Der Lehrplan wurde schon 2003 beanstandet

Inzwischen kümmere sich die Schulaufsicht „stärker“ um den Konsulatsunterricht, sagte Rackles im Ausschuss. So habe sich die Verwaltung den Lehrplan übersetzen lassen, und dort die beanstandeten Inhalte gefunden, weshalb man „seit Monaten“ mit dem Konsulat im Gespräch sei. Auf Anfrage sagte Behördensprecherin Beate Stoffers, dass die türkische Seite inzwischen einige der kritisierten Stellen überarbeitet habe. Dieser Prozess sei aber noch nicht abgeschlossen. Laut Stoffers handelt es sich um den selben Lehrplan, der schon 2003 beanstandet worden sei. Damals sei das Thema offenbar von der Bildungsbehörde nicht weiter verfolgt worden.

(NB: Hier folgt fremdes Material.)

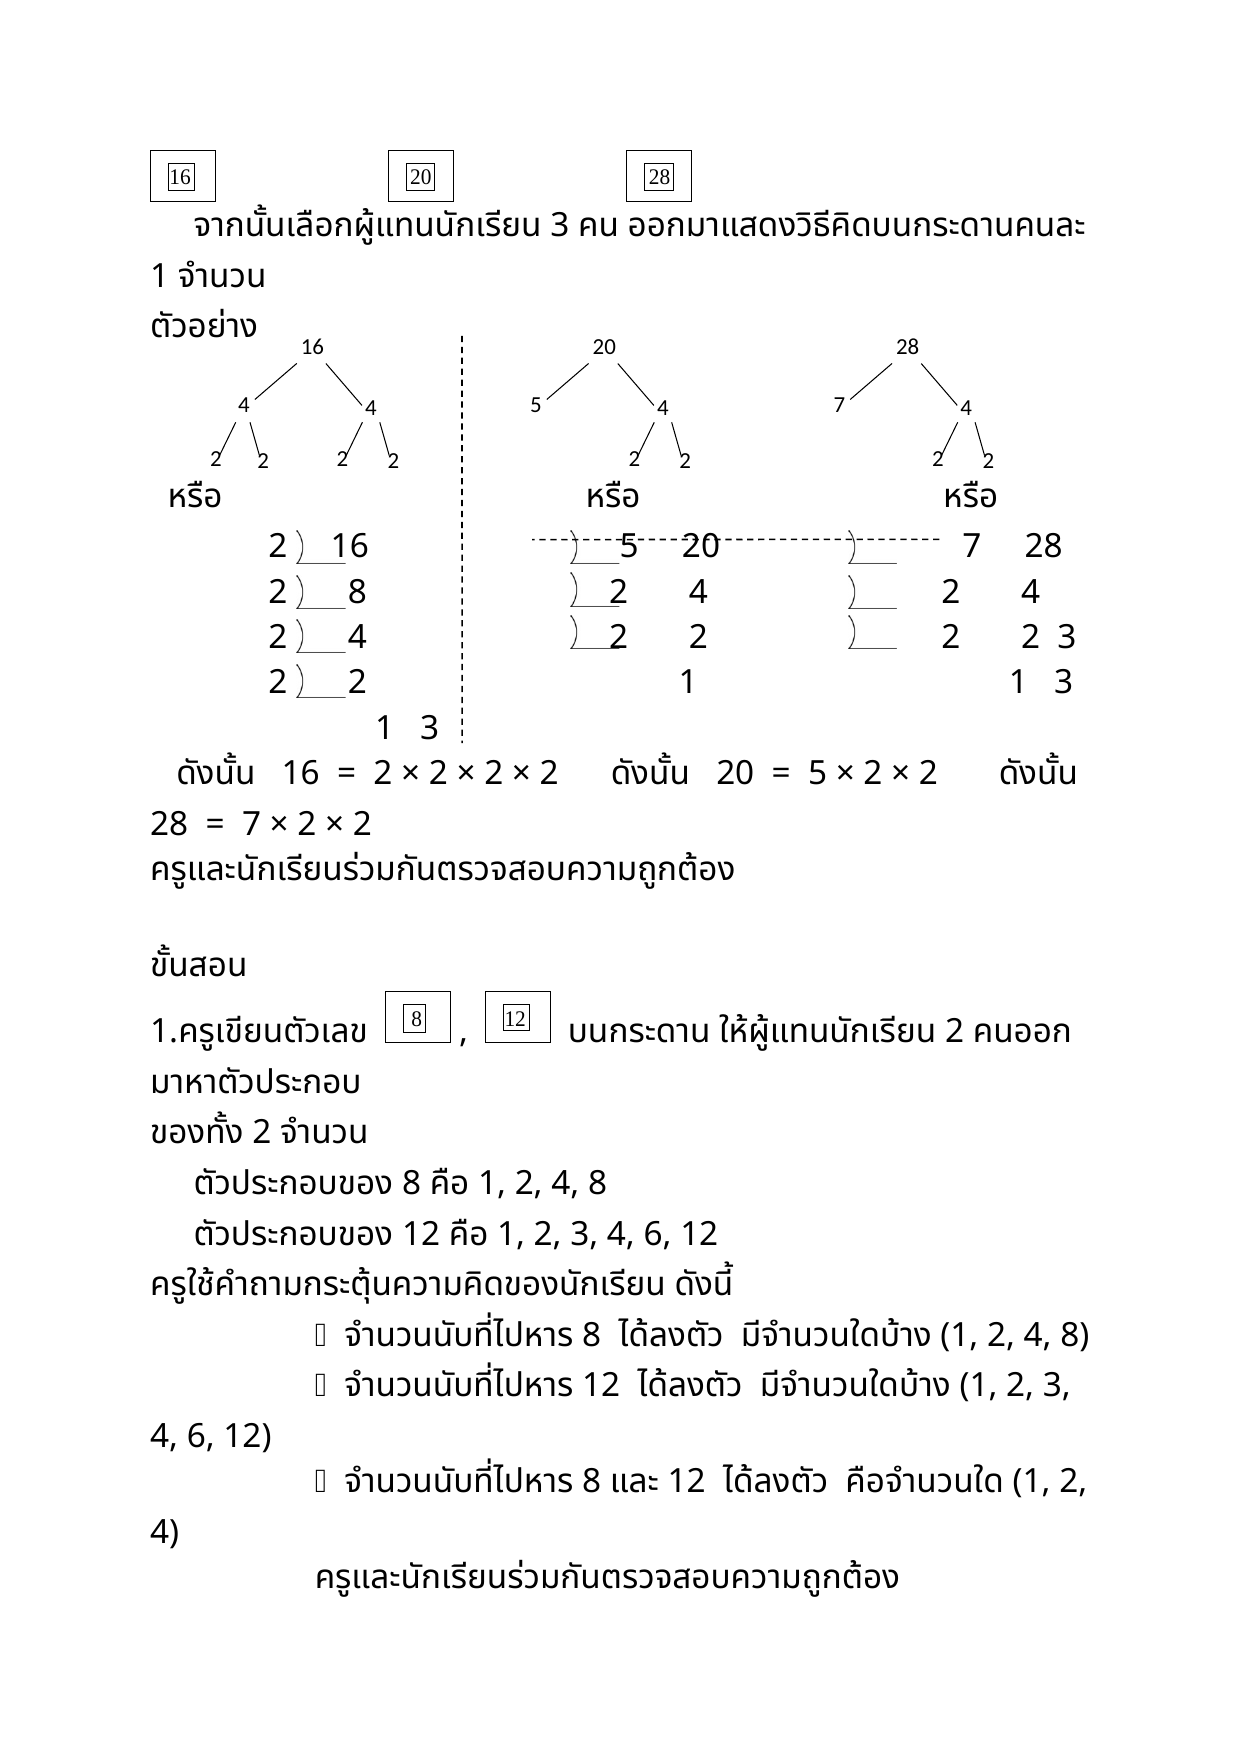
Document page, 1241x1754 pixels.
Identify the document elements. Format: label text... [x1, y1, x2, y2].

text จำนวนนับที่ไปหาร 8 ได้ลงตัว มีจำนวนใดบ้าง (1, 2, 4, 8) [150, 1310, 1090, 1361]
text 2 2 1 1 3 [150, 658, 1090, 704]
text ขั้นสอน [150, 941, 1090, 991]
text หรือ หรือ หรือ [150, 472, 1090, 522]
text ของทั้ง 2 จำนวน [150, 1108, 1090, 1159]
text 2 8 2 4 2 4 [150, 567, 1090, 613]
text ดังนั้น 16 = 2 × 2 × 2 × 2 ดังนั้น 20 = 5 × 2 × 2 ดังนั้น 28 = 7 × 2 × 2 [150, 749, 1090, 845]
text จำนวนนับที่ไปหาร 12 ได้ลงตัว มีจำนวนใดบ้าง (1, 2, 3, 4, 6, 12) [150, 1361, 1090, 1457]
text ตัวอย่าง [150, 302, 1090, 353]
text 1 3 [150, 704, 1090, 749]
text 1.ครูเขียนตัวเลข , บนกระดาน ให้ผู้แทนนักเรียน 2 คนออกมาหาตัวประกอบ [150, 991, 1090, 1108]
text ครูและนักเรียนร่วมกันตรวจสอบความถูกต้อง [150, 845, 1090, 896]
text จากนั้นเลือกผู้แทนนักเรียน 3 คน ออกมาแสดงวิธีคิดบนกระดานคนละ 1 จำนวน [150, 201, 1090, 302]
text ตัวประกอบของ 8 คือ 1, 2, 4, 8 [150, 1159, 1090, 1209]
text ครูใช้คำถามกระตุ้นความคิดของนักเรียน ดังนี้ [150, 1260, 1090, 1310]
text 2 16 5 20 7 28 [150, 522, 1090, 567]
text ตัวประกอบของ 12 คือ 1, 2, 3, 4, 6, 12 [150, 1209, 1090, 1260]
text ครูและนักเรียนร่วมกันตรวจสอบความถูกต้อง [150, 1553, 1090, 1603]
text จำนวนนับที่ไปหาร 8 และ 12 ได้ลงตัว คือจำนวนใด (1, 2, 4) [150, 1457, 1090, 1553]
text 2 4 2 2 2 2 3 [150, 613, 1090, 658]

Mutlu forderte ein Berliner Konzept - vergebens

Am Konsulatsunterricht nehmen 2300 bis 3000 Berliner Schüler an über 100 Grundschulen teil. Es wird vermutet, dass viele Familien dieses Angebot nur mangels Alternative nutzen: Der grüne Bildungsexperte Özcan Mutlu hatte schon 2007 kritisiert, dass Berlin keine eigenen überzeugenden Konzepte entwickelte. Auch Personal gibt es nicht. Volkshochschulkräfte sollen jetzt Teil der Lösung werden.

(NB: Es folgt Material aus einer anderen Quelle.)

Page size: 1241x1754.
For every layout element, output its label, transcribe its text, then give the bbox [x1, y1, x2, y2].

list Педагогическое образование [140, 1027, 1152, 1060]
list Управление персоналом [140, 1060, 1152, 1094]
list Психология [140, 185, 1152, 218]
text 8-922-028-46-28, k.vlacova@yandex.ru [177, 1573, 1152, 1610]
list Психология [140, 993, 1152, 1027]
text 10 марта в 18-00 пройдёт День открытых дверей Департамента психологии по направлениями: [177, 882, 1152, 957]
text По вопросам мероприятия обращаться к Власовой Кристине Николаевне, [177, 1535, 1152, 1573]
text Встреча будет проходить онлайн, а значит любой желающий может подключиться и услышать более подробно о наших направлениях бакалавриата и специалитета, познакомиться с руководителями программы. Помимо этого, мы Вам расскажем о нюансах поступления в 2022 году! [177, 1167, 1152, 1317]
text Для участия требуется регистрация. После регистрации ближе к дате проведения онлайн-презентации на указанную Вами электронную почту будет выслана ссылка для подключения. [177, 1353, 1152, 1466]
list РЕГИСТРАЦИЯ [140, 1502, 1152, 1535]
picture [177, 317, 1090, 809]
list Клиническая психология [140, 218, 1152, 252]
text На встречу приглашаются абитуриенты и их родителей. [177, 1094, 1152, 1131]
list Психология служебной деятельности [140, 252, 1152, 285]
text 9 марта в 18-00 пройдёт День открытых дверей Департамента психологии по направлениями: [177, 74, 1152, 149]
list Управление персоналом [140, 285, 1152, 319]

Die Zeit drängt nicht nur wegen der potentiellen Einflussnahme der Erdogan-geprägten Türkei auf Berliner Schüler. Hinzukommt, dass einige Bezirke neuerdings Geld von der Botschaft dafür fordern, dass sie die Schulräume nutzen darf. Die Botschaft verweist darauf, dass in ihrem Haushalt dieser Posten nicht vorgesehen sei, weil bislang keine Miete gefordert worden sei. Zumindest in Mitte will das Bezirksamt aber auf einer Zahlung beharren. Falls die türkische Seite keine Lösung findet, wären 500 bis 700 Schüler plötzlich ohne den von ihren Familien gewünschten muttersprachlichen Unterricht. Wie berichtet, erwartet Botschaftsrat Cemal Yildiz, dass es Elternprotest geben wird.